On Fri, 15 Oct 2004, Andre Engels wrote:
On Wed, 13 Oct 2004 23:15:59 +0200, andyr@wizzy.com andyr@wizzy.com wrote:
On Wed, 13 Oct 2004, Tim Starling wrote:
I've added the image tarball generation to the backup script, so new tarballs will be generated every week from now on.
14Gig - Owww.
In a few short months it has grown from 3Gig.
Sorry - the cron jobs had not run and I was looking at the full db archive.
Now I see the pictures - 8Gig - not quite so bad :-)
I assume the cause of that is the new image syntax: It used to be that if you had a large image, you'd make it smaller (which also decreased its file size). Now it is put on the site in large version, and then made smaller to the user with the '000px' markup. Which means that there are much more large (sometimes huge) image files.

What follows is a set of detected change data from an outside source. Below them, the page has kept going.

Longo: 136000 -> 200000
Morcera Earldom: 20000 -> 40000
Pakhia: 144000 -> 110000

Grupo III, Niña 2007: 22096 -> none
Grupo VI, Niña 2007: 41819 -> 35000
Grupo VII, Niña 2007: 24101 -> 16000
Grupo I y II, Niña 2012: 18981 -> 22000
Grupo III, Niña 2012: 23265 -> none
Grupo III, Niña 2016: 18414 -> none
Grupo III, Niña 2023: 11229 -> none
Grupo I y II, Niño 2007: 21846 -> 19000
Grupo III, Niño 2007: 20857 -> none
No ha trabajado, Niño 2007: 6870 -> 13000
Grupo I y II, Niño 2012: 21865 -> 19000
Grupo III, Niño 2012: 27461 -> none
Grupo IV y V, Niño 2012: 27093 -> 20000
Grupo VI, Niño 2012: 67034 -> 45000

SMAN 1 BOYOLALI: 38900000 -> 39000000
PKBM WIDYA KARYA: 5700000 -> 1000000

It will take me a week or so to get a good look at these - but - a question for the developers - am I right to only accept files matching ./en/[0-9a-f]/../* from the archive ?
Presumably uploads are just hashed into these dirs ?
There are a few pics that come with the mediawiki software that I would, naturally, leave alone.
In the first (Jun) archive /thumb/* was about 700Meg, and /archive/* was similar. There were also a lot of encyclopedia pics in the root dir - I threw them all away without noticing anything untoward.
I might run a script over the archive and convert large images to ones of the same size but, say, 70% quality. I imagine I could easily halve the archive size that way.
If there are other regexes that would catch files resized by the server I would be very grateful for the hint.
Currently I am getting the archive to a US server, unpacking, throwing away, and then rsyncing down to a friendly server in South Africa.
Cheers, Andy!